The bulk of my project work over the last several months has focused on preparing artifact data for the Historic Fort Snelling building (the Short Barracks) that I plan to publish in OpenContext. Project staff and volunteers have steadily been creating inventory records while combing through the boxes and boxes of collections in order to provide a consistent and well-structured (of course!) index linking the objects to important things like which of the 600+ boxes they are stored in.

We use controlled vocabulary terms to characterize the collections. I continue to be pleased with how well the Getty’s Art and Architecture Thesaurus covers the types of artifacts we need to describe, but we have added local vocabulary terms as needed for things like “ox shoes” to distinguish them from “horse shoes” for example.

I am also trying to capture the original catalog descriptions inside these basic inventory records. Many of the project volunteers have been steadily transcribing the old paper forms so that they can be added to the records created through inventory. In fact, I have already married transcriptions with the inventory data for three small buildings at the site. Working with the original 1970s catalogs for the Short Barracks has turned out to be much harder than any of the other building catalogs though. I quickly realized the “A” team had not been assigned to this cataloging. Let’s just say someone had a lot of trouble numbering artifacts correctly, among other things. For the 6650 descriptions matched, I annotated 490 records to explain the problems such as, “The artifact labeled 317.55.1 does not match the catalog description for that number. It matches the description for 317.56.1.”

Annotation has been on my mind since the beginning, so it’s interesting that the dataset I chose needed so much of it right out of the gate. Any good researcher will want to add data, right? Misidentifications along with errors like the ones I found are practically guaranteed. My partner, Dr. Kathryn Hayes, will undoubtedly need to add descriptive information as well. GitHub seems like the perfect tool for version control of datasets, but I would like to explore various ways to approach this issue.

After some trial and error, I have managed to generate an acceptable XML export report to extract the Short Barracks data from MNHS collections management database.

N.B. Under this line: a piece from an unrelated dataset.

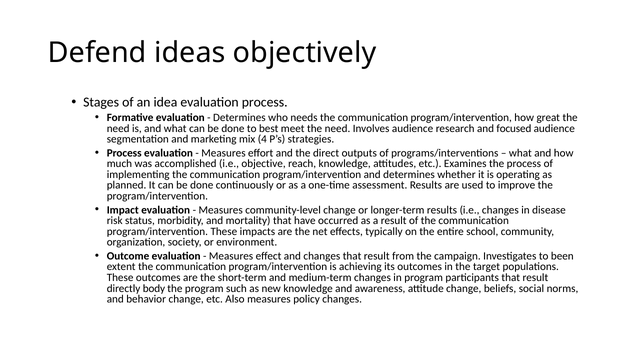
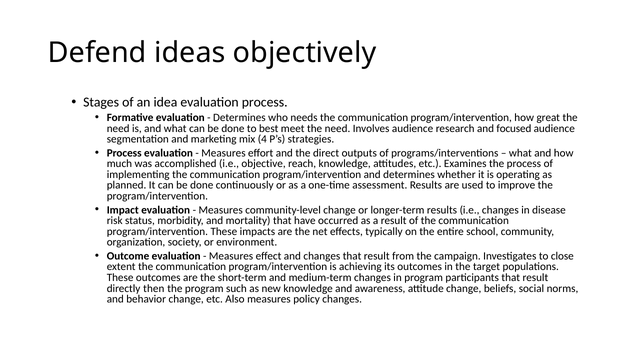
been: been -> close
body: body -> then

Technically, it is ready for Eric Kansa to review. I have experimented a bit with Open Refine to look at the data in CSV form and found some elements are still not structured as I would like. I need to learn more about Open Refine conversion mapping. In fact, I need to learn a lot more about using Open Refine in general.

Ensuring that I push all aspects of my project forward is challenging (because working with data is my first love). I gave a presentation at the Midwest Historic Archaeology Conference in Minneapolis this fall to raise awareness of my work. I also met with my University of Minnesota partner Kathryn Hayes and MNHS Fort Snelling Program Specialist Matt Cassady. I plan a second round of meetings in the next month to discuss the direction of the public facing interpretive components.